++++ DATA IN THIS EXERCISE ++++

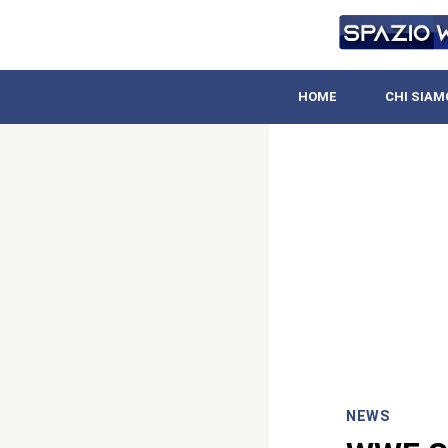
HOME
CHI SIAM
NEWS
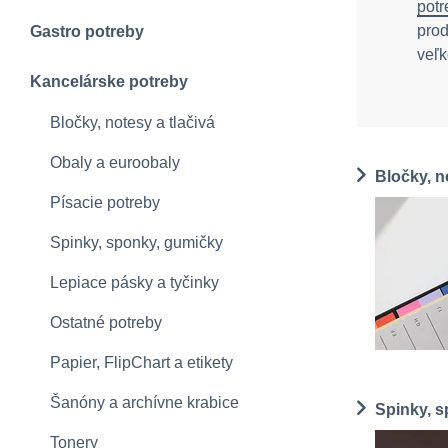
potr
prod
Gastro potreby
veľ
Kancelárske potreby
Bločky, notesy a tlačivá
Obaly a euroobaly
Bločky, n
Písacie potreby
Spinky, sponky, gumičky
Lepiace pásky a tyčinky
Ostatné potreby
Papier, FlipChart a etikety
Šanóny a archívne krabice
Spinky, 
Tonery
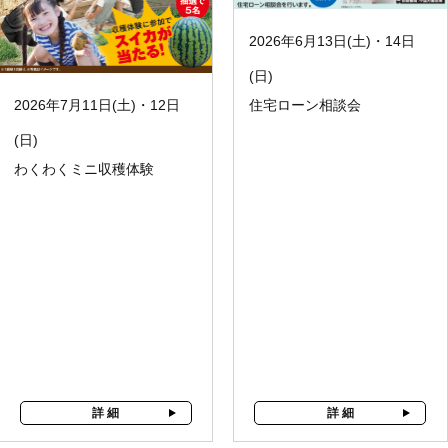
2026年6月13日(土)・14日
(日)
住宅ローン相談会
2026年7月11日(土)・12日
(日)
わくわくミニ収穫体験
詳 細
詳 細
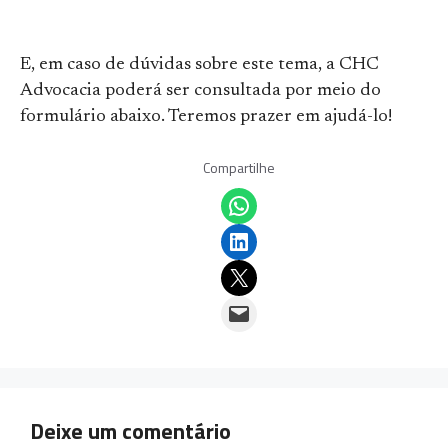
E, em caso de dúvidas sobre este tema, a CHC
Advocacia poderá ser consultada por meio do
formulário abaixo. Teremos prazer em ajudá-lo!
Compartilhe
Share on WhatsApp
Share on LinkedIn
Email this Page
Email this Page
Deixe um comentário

++++
++++ DATA IN THIS EXERCISE ++++

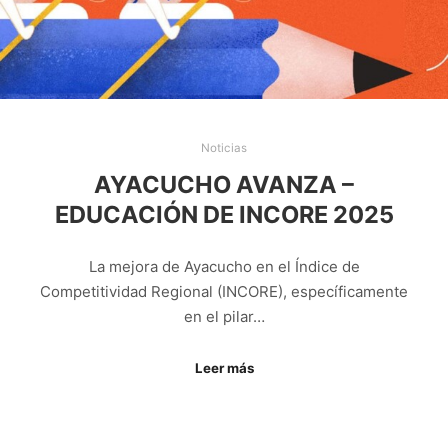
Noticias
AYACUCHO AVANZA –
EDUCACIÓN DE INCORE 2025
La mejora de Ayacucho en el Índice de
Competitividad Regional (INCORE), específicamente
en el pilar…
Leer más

++++
++++ DATA IN THIS EXERCISE ++++

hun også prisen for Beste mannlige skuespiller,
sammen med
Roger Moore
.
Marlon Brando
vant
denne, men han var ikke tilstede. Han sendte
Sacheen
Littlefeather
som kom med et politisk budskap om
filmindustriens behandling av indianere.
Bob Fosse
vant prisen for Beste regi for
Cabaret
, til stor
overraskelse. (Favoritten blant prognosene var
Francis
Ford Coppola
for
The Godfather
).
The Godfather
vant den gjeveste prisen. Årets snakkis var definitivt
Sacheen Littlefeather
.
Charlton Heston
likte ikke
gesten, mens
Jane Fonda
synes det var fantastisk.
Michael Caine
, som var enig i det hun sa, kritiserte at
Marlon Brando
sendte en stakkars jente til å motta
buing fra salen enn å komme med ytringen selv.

++++

Everything from the line containing "vant den gjeveste" through the line containing "buing fra salen" in the material above should be retyped exactly, both ends included, and nothing more.

EXERCISE SOLUTION:
vant den gjeveste prisen. Årets snakkis var definitivt
Sacheen Littlefeather
.
Charlton Heston
likte ikke
gesten, mens
Jane Fonda
synes det var fantastisk.
Michael Caine
, som var enig i det hun sa, kritiserte at
Marlon Brando
sendte en stakkars jente til å motta
buing fra salen enn å komme med ytringen selv.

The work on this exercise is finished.